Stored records
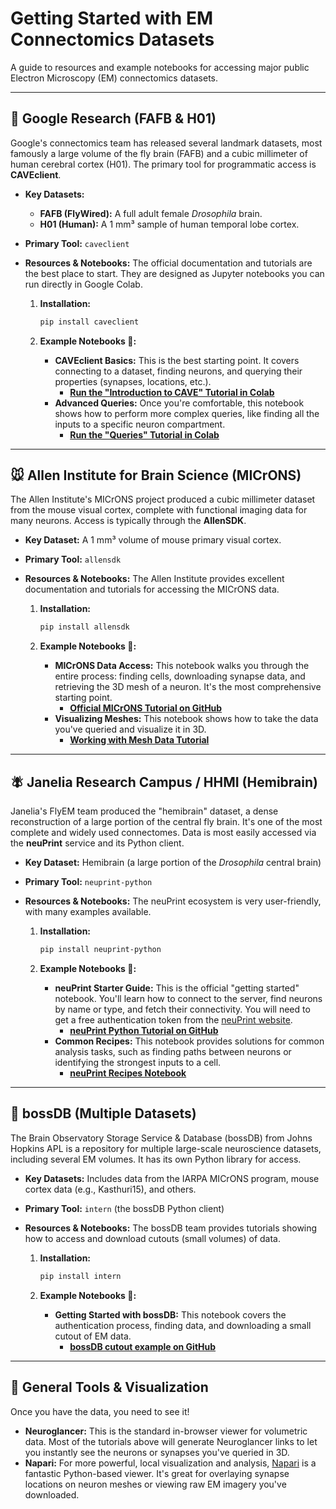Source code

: # Getting Started with EM Connectomics Datasets

A guide to resources and example notebooks for accessing major public Electron Microscopy (EM) connectomics datasets.

---

## 🧠 Google Research (FAFB & H01)

Google's connectomics team has released several landmark datasets, most famously a large volume of the fly brain (FAFB) and a cubic millimeter of human cerebral cortex (H01). The primary tool for programmatic access is **CAVEclient**.

* **Key Datasets:**
    * **FAFB (FlyWired):** A full adult female *Drosophila* brain.
    * **H01 (Human):** A 1 mm³ sample of human temporal lobe cortex.
* **Primary Tool:** `caveclient`
* **Resources & Notebooks:** The official documentation and tutorials are the best place to start. They are designed as Jupyter notebooks you can run directly in Google Colab.

    1.  **Installation:**
        ```bash
        pip install caveclient
        ```

    2.  **Example Notebooks 📓:**
        * **CAVEclient Basics:** This is the best starting point. It covers connecting to a dataset, finding neurons, and querying their properties (synapses, locations, etc.).
            * [**Run the "Introduction to CAVE" Tutorial in Colab**](https://colab.research.google.com/github/seung-lab/PyChunkedGraph/blob/master/notebooks/Introduction%20to%20CAVE.ipynb)
        * **Advanced Queries:** Once you're comfortable, this notebook shows how to perform more complex queries, like finding all the inputs to a specific neuron compartment.
            * [**Run the "Queries" Tutorial in Colab**](https://colab.research.google.com/github/seung-lab/PyChunkedGraph/blob/master/notebooks/Queries.ipynb)

---

## 🐭 Allen Institute for Brain Science (MICrONS)

The Allen Institute's MICrONS project produced a cubic millimeter dataset from the mouse visual cortex, complete with functional imaging data for many neurons. Access is typically through the **AllenSDK**.

* **Key Dataset:** A 1 mm³ volume of mouse primary visual cortex.
* **Primary Tool:** `allensdk`
* **Resources & Notebooks:** The Allen Institute provides excellent documentation and tutorials for accessing the MICrONS data.

    1.  **Installation:**
        ```bash
        pip install allensdk
        ```

    2.  **Example Notebooks 📓:**
        * **MICrONS Data Access:** This notebook walks you through the entire process: finding cells, downloading synapse data, and retrieving the 3D mesh of a neuron. It's the most comprehensive starting point.
            * [**Official MICrONS Tutorial on GitHub**](https://github.com/AllenInstitute/MicronsBinder/blob/main/notebooks/intro_to_microns_data.ipynb)
        * **Visualizing Meshes:** This notebook shows how to take the data you've queried and visualize it in 3D.
            * [**Working with Mesh Data Tutorial**](https://github.com/AllenInstitute/MicronsBinder/blob/main/notebooks/meshing.ipynb)

---

## 🪰 Janelia Research Campus / HHMI (Hemibrain)

Janelia's FlyEM team produced the "hemibrain" dataset, a dense reconstruction of a large portion of the central fly brain. It's one of the most complete and widely used connectomes. Data is most easily accessed via the **neuPrint** service and its Python client.

* **Key Dataset:** Hemibrain (a large portion of the *Drosophila* central brain)
* **Primary Tool:** `neuprint-python`
* **Resources & Notebooks:** The neuPrint ecosystem is very user-friendly, with many examples available.

    1.  **Installation:**
        ```bash
        pip install neuprint-python
        ```

    2.  **Example Notebooks 📓:**
        * **neuPrint Starter Guide:** This is the official "getting started" notebook. You'll learn how to connect to the server, find neurons by name or type, and fetch their connectivity. You will need to get a free authentication token from the [neuPrint website](https://neuprint.janelia.org/).
            * [**neuPrint Python Tutorial on GitHub**](https://github.com/connectome-neuprint/neuprint-python/blob/master/notebooks/Neuprint_Tutorial.ipynb)
        * **Common Recipes:** This notebook provides solutions for common analysis tasks, such as finding paths between neurons or identifying the strongest inputs to a cell.
            * [**neuPrint Recipes Notebook**](https://github.com/connectome-neuprint/neuprint-python/blob/master/notebooks/Neuprint_Recipes.ipynb)

---

## 💾 bossDB (Multiple Datasets)

The Brain Observatory Storage Service & Database (bossDB) from Johns Hopkins APL is a repository for multiple large-scale neuroscience datasets, including several EM volumes. It has its own Python library for access.

* **Key Datasets:** Includes data from the IARPA MICrONS program, mouse cortex data (e.g., Kasthuri15), and others.
* **Primary Tool:** `intern` (the bossDB Python client)
* **Resources & Notebooks:** The bossDB team provides tutorials showing how to access and download cutouts (small volumes) of data.

    1.  **Installation:**
        ```bash
        pip install intern
        ```

    2.  **Example Notebooks 📓:**
        * **Getting Started with bossDB:** This notebook covers the authentication process, finding data, and downloading a small cutout of EM data.
            * [**bossDB cutout example on GitHub**](https://github.com/jhuapl-boss/intern/blob/master/notebooks/Boss_cutout_example.ipynb)

---

## 🚀 General Tools & Visualization

Once you have the data, you need to see it!

* **Neuroglancer:** This is the standard in-browser viewer for volumetric data. Most of the tutorials above will generate Neuroglancer links to let you instantly see the neurons or synapses you've queried in 3D.
* **Napari:** For more powerful, local visualization and analysis, [Napari](https://napari.org/) is a fantastic Python-based viewer. It's great for overlaying synapse locations on neuron meshes or viewing raw EM imagery you've downloaded.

**Problem requirements**
Check every line above for the string "several" and copy those that have it.

**Answer box**
Google's connectomics team has released several landmark datasets, most famously a large volume of the fly brain (FAFB) and a cubic millimeter of human cerebral cortex (H01). The primary tool for programmatic access is **CAVEclient**.
The Brain Observatory Storage Service & Database (bossDB) from Johns Hopkins APL is a repository for multiple large-scale neuroscience datasets, including several EM volumes. It has its own Python library for access.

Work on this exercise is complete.